Hobson recently performed several other experiments to elucidate other details of his model, hoping to find a way to induce REM sleep in animals. "We wanted to test the 'on' [cholinergic] cells to see if giving them acetylcholine stimulated REM sleep," says Hobson. "This gave us experimental control of REM. We could induce dreaming in animals, and instead of having to wait 30 minutes before REM onset, we could induce it in two or four."

Hobson's research, moreover, has led to his theory that REM sleep is a necessary function of life. "It's just a hypothesis at this point, but it seems like REM is tied to metabolism. When animals are REM-deprived or sleep-deprived, they die. They may eat more, but they lose metabolic control. They also lose thermoregulation, which points to a problem with caloric control."

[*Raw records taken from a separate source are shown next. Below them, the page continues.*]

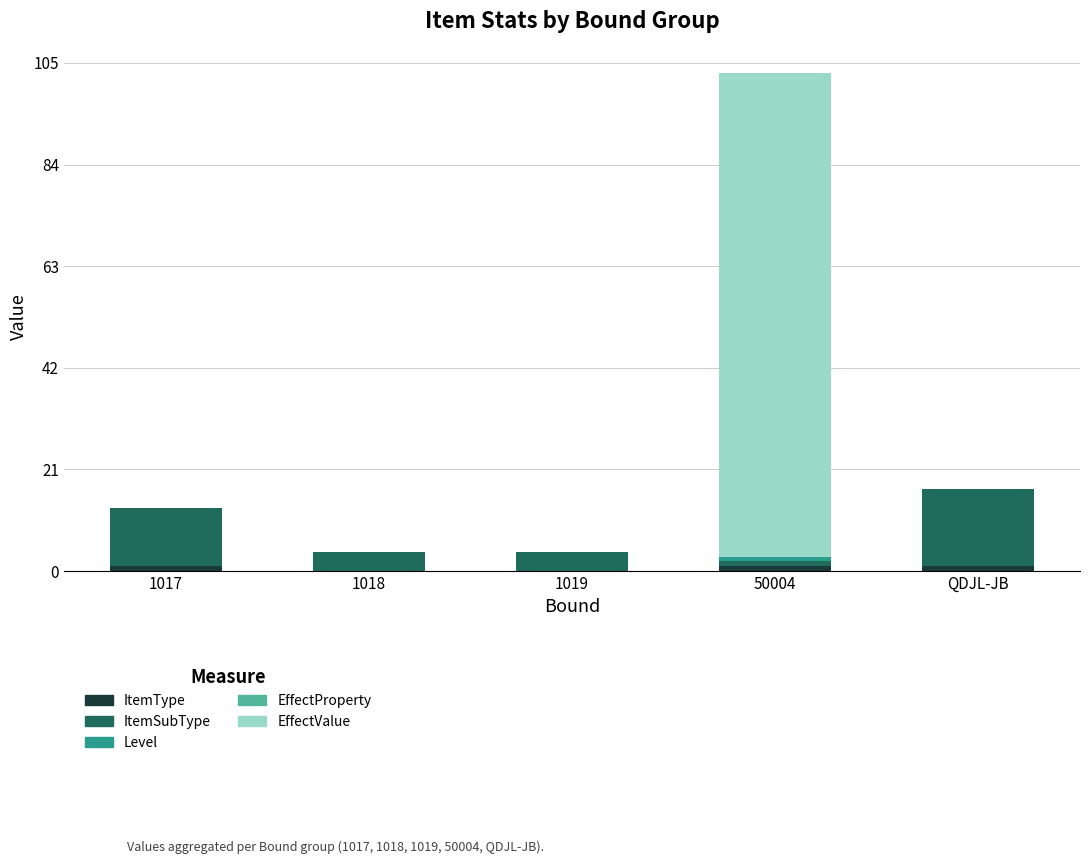

At which category is the sum across all series the highest?

50004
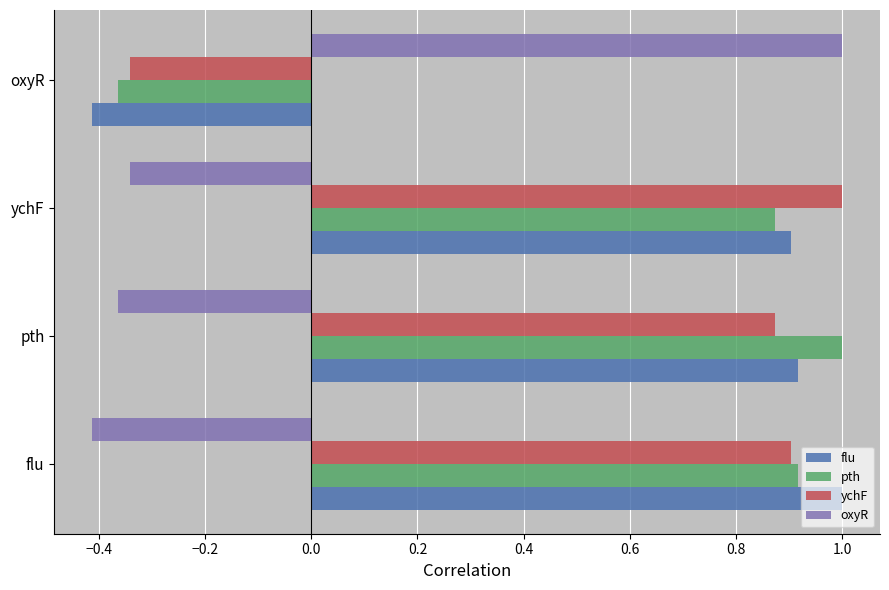

What is the sum of all ychF values?

2.4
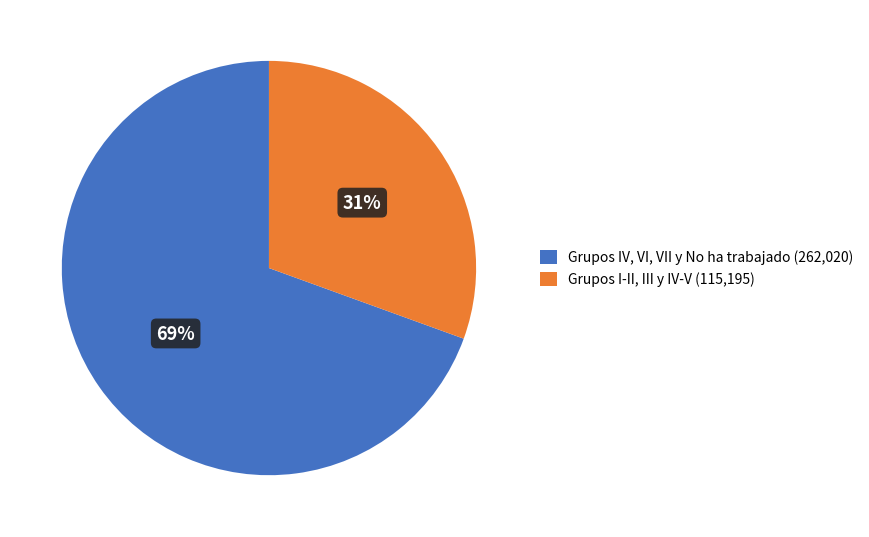

To the nearest percent, what portion does Grupos IV, VI, VII y No ha trabajado (262,020) represent?

69%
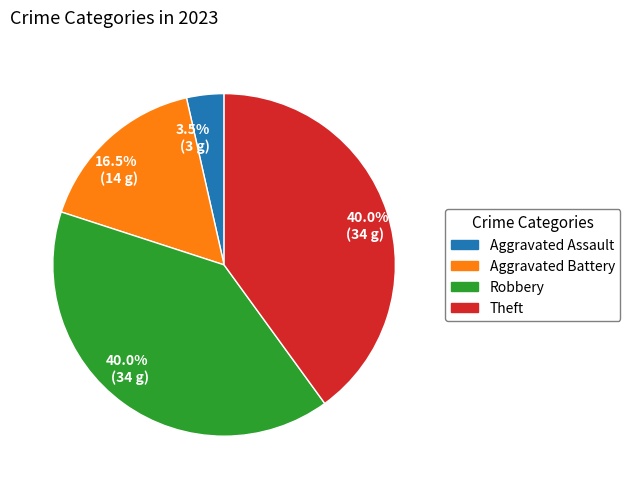

To the nearest percent, what is the difference between the largest and smallest slice percentages?

36%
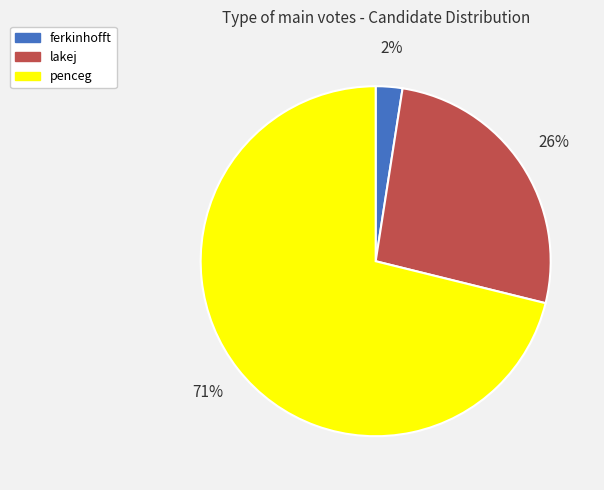

What percentage is the ferkinhofft slice, to the nearest percent?

2%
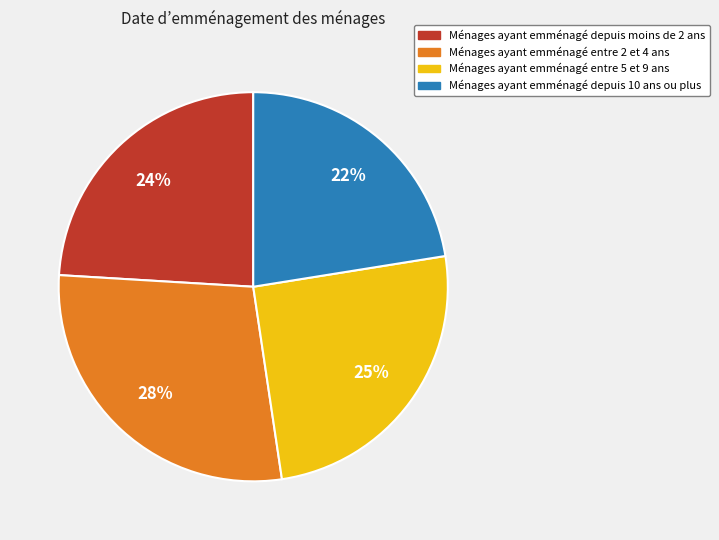

To the nearest percent, what is the average slice percentage?

25%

Hobson says that the metabolism is affected because the aminergic neurons, which rest during REM sleep, get a chance to replenish their supply of neurotransmitters. These chemicals control the functions of learning, memory and attention spans. he says.

While such ideas are as yet mere hypotheses. Hobson says he has already started research to prove his ideas. He and his colleagues are planning experiments to study sleep deprivation in rats.

"These things are speculations now, but soon we will know why dreams function," Hobson says. "The next 20 years will see a great deal of research devoted to the subject."

"Hobson and McCarley came out with a model which is a very good way of looking at things. It has wide popularity. They are a highly thought-of neurophysiological team." says John H. Herman, associate professor of psychiatry at Southwestern Medical School in Dallas.

'Bizzareness'

Another aspect of Hobson's research involves the study of dreams themselves and the analysis of their surreal content. "All dreams have several things in common," he says. "There is memory loss, hypervisual imagery, bizzareness, poor logic and vagueness. We began to study what constituted 'the bizzare.'"

According to Hobson, "bizzareness" in dreams is defined as discontinuity or incongruity in the plot line. Sometimes people dream the physically impossible, like flying, but more often, he says, there are subtle changes in the unconscious world.

Hobson says that bizzareness in people's dreams takes many different forms, such as total confusion, loss of clarity in thinking and rapid scene changes. "We found that there was a lot of cognitive uncertainty--people have trouble remembering what is going on in their dreams," he says.

A Freudian Touch

In Freud's The Interpretation of Dreams, the psychologist argues that dreams allow the unconscious to send secret messages to the brain, releasing information pertaining to repressed desires and emotions.

Freud's theory, suggested around the turn of the century, rested on the assumption that while dreaming, the brain processes information from daytime activities and releases unconscious desires through symbols during dreams. According to Freud, if a woman dreams about dancing with a rabbit, she might actually be expressing a desire to become involved with a friend named Robert, since Robert and rabbit are spelled similarly.

While Hobson and McCarley say they do not disagree with Freud's theory of dream expression, they assert that the REM stage involves more complex activities than rehashing past experiences.

"We're not speaking against symbolic interpretation of dreams," Hobson says. "Sometimes there's no need to do interpretation at all. What we're thinking about in our sleep is often embarrassingly obvious. But there is enough going on at face value to keep us busy without getting into symbol stuff."